この事例の依頼主
70代 男性
相談前の状況
不動産業者の仲介によって土地を購入しましたが、その土地が建築基準法上の道路に面していないことが発覚しました。売買契約時の不動産業者の重要事項説明では、購入した土地が面している道は、建築基準法42条2項で認められる道路(いわゆる2項道路)なので、土地に建物を建築することができると説明を受けていました。しかし、建物を建てるべく、自治体に建築確認申請をしようとしたところ、土地の前面道路が2項道路ではなく、この土地は建築基準法上の道路に接面していないので法律上、建物を建てることができない土地であることが判明しました。購入してから20年近く経っていたため、売主に対して瑕疵担保責任を追及することが時効消滅でできず、仲介した不動産業者に損害賠償請求をした案件です。
解決への流れ
第一審では、被告である不動産業者の重要事項説明に違法で過失ある間違いがあったことを立証することができ、被告の不動産業者に対して2500万円を原告に支払えとの判決が出ました。

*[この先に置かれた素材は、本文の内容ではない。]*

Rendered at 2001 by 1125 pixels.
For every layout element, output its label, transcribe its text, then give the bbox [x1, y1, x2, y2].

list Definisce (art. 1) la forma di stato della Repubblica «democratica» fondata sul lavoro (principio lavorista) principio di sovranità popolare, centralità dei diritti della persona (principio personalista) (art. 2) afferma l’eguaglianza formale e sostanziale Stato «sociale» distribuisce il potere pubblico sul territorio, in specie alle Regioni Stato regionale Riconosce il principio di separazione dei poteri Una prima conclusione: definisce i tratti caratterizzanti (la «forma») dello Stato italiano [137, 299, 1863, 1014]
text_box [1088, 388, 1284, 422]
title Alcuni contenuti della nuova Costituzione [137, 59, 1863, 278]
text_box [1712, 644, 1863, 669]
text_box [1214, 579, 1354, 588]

売買契約時から20年近く経っているので、遅延利息を足すと4000万円を超える金額になりました。その後、相手方が控訴し、控訴審で和解期日が設けられましたが、訴訟が長引いて、相手方の資金繰りが苦しくなる可能性なども考慮し、相手方が4000万円を支払うという内容の和解をしました。その結果、和解どおりに4000万円の支払いを受けることができました。

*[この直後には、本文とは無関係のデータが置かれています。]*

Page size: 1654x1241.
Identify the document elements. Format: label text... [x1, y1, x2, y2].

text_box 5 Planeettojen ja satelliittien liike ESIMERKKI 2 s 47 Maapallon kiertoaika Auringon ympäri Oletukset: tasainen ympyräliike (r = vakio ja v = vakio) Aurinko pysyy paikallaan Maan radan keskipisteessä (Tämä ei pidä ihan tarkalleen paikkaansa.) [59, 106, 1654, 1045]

この訴訟では、土地の前面道路が2項道路ではないにしても建築基準法上の他の道路と言えるのではないかとか(建築基準法43条1項の解釈が大きな争点の一つでした)、2項道路でないことによって土地の価値がどれくらい変わってくるのか(損害額の判定に重要な論点でした)とか、弁護士の不動産そのものについての専門知識の有無が訴訟の勝敗に大きく影響する裁判でした(実際、相手方の弁護士は、本件訴訟で問題となった、建築基準法や農地法について法律的に間違った主張をしたりしており、そのことが結果として、こちら側に有利になったりしました。建築基準法も農地法も、これらの法律を得意とする弁護士は少ないです)。